Hearst herself didn't cooperate with the writing of the book, and one wonders if that's what leads to Toobin's all-but-stated conclusion that her claim of duress was made in bad faith. I had been only vaguely aware of the entire situation before I read this book...I knew that she'd been kidnapped, and seen the pictures from her bank robbery, and that she'd been tried for her role in it, but I honestly didn't even know if she'd been acquitted or convicted. I'd been vaguely under the impression that her time with the SLA was relatively short and that after the bank robbery, she and the SLA had been quickly apprehended. Turns out, that wasn't the case at all: she was with the SLA for a year and a half, and the bank robbery that produced the pictures we've all seen was just one of the crimes she was involved in the commission of on their behalf. And, as Toobin points out, she had multiple opportunities to flee her situation or reach out for help, even being encouraged to go home on occasion, and she refused to do. But why? That question is never satisfactorily answered.

It's Hearst's time with the SLA that makes up the substantial majority of the book. Since his prior books that I've read have been focused on the courts, I went in expecting a greater focus on the trial, but that makes up maybe a quarter of the narrative or less.
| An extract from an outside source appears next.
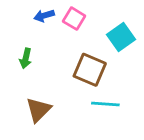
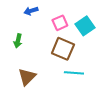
pink square: (74, 19) -> (60, 23), moved, turned 35

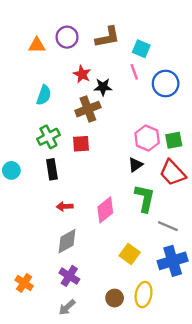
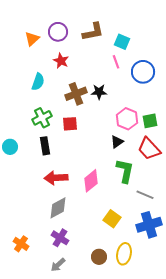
orange triangle: (37, 45) -> (32, 39), turned -42
red star: (82, 74) -> (61, 61), moved
black star: (103, 87) -> (99, 92), moved
red arrow: (65, 206) -> (56, 178), size x1.6

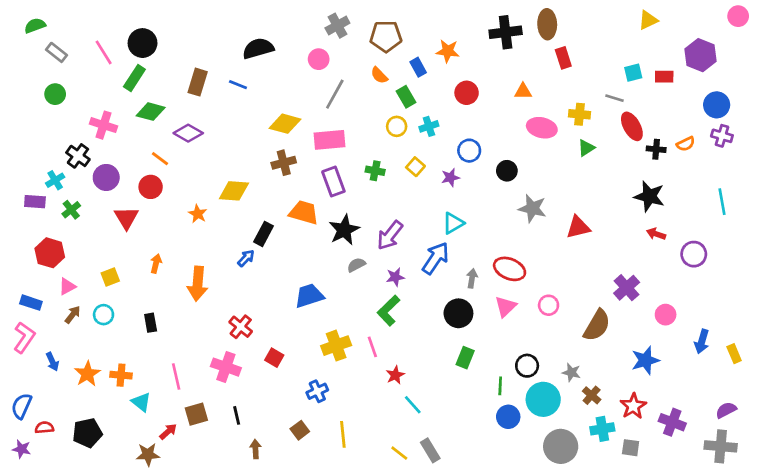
I didn't enjoy this book as much as I've enjoyed Toobin's other books, in part because of his bias against Hearst (one of his primary sources were the records of another member of the SLA, which may well explain this tilt), but one thing this book does really well is setting the events in the context of their time and place. The Bay Area, where most of it transpired, had seen the hope and promise of the late 60s counterculture sour into the suspicion and paranoia and politically-motivated bombings of the 70s, mirroring the larger national climate in the same direction. I think I've mentioned it before, but I feel like US history in the 1900s outside of World War II is a sizable gap in my knowledge, and I really liked getting perspective on a time in the recent past that I was less aware of than I realized. It's a well-constructed book as his always are, but it's not as good as some of his others that I've read. If you're interested in the case, it's worth a read, but it's not worth an unqualified recommendation.

Tell me, blog friends...what pop culture event are you only vaguely aware of?